When Karen and Doug Byrd bought a Victorian-era home near Gonzaga University in the late 1980s, they didn’t realize how big a role the university would play in their lives.
Nearly 30 years later, they’re season ticket holders to the Zags’ men’s basketball games, and Karen and the couple’s 24-year-old son, Giacobbe, attended the Final Four playoffs this year.
Over the years, Zags team members have played street basketball at their neighborhood block parties. The Byrds also have enjoyed drama productions, concerts and lectures at Gonzaga, which is part of Spokane’s Logan neighborhood.
“It’s our big backyard,” Giacobbe said of Gonzaga’s 152-acre campus along the Spokane River.
“While it didn’t bring me here, I like being in a college neighborhood,” Karen said. “Seeing the youth is one of the things that keeps me here.”
The Logan/University District neighborhood is among Spokane’s most educationally rich areas, with about 10,000 college students. Gonzaga has been a presence since the late 1800s. To the south is the emerging University District, with Washington State University Health Sciences-Spokane and cooperative programs with Eastern Washington University, Community Colleges of Spokane and Whitworth University.
Moody Bible Institute also has a Spokane campus in the area. Besides higher and graduate education, there is Logan Elementary School, Gonzaga Prep and St. Aloysius Gonzaga Catholic School, a private elementary.
Large older homes, which have been turned into rentals, make the neighborhood popular with students attending Whitworth, Eastern and WSU-Spokane as well as Gonzaga.
Having so many young adults renting in the neighborhood poses some challenges, said Amber Waldref, a Spokane city councilwoman who lives in the area. Families interested in purchasing a home in the area are competing with investors buying up properties for rentals.

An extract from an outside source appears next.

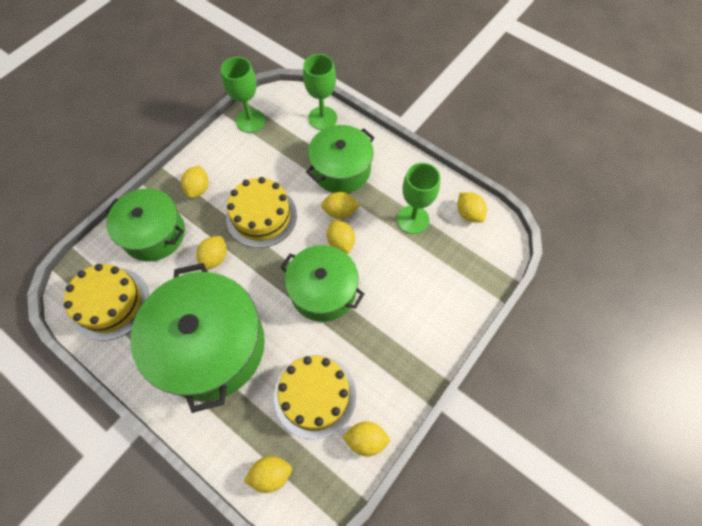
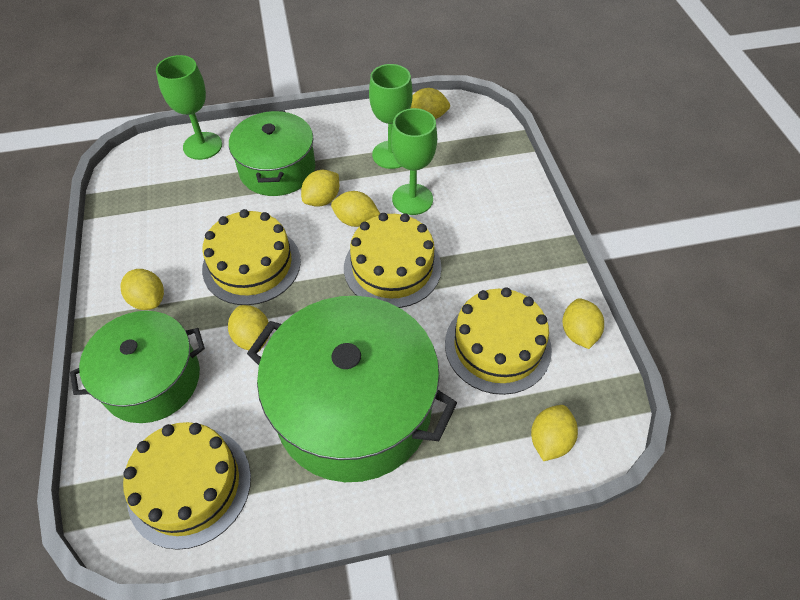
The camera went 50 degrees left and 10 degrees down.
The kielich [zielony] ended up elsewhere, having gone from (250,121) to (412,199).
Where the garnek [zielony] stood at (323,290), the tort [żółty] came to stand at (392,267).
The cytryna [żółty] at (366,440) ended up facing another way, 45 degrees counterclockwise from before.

Waldref sees opportunities for more multifamily housing in the Logan/University District, including townhouses and condos. However, “it’s going to be the same issue Browne’s Addition is grappling with,” she said. “How do you add new housing while keeping the area’s historic Victorian character?”
Karen Byrd, who has been active in the Logan Neighborhood Association, said local residents have been open to higher-density development along busy aerterials. She also likes the idea of small, neighborhood businesses sprinkled throughout the area, similar to the restaurants and coffee shops in Browne’s Addition. Her family patronizes the Clover Restaurant, just east of Hamilton Street on Sharp Avenue, which they can walk to for a fine dining experience, she said.
While Byrd enjoys the vibe students bring to the neighborhood, she also thinks the area will continue to attract families. She’s a nurse and her husband works in commercial real estate. They’re both short commutes from their work.
Mission Park, which was designed by the Olmstead brothers, is one of the gems of the neighborhood, with Spokane River frontage and access to the Centennial Trail, she said. The tree-lined streets also are home to a number of landmarks, such as the old Health Library and St. Aloysius Church.
Over the years, she’s noticed more people accessing the Spokane River for recreation from the neighborhood. She may join them soon: An inflatable paddle board is on her wish list.
“I can see more people moving here because of quality of life,” Byrd said.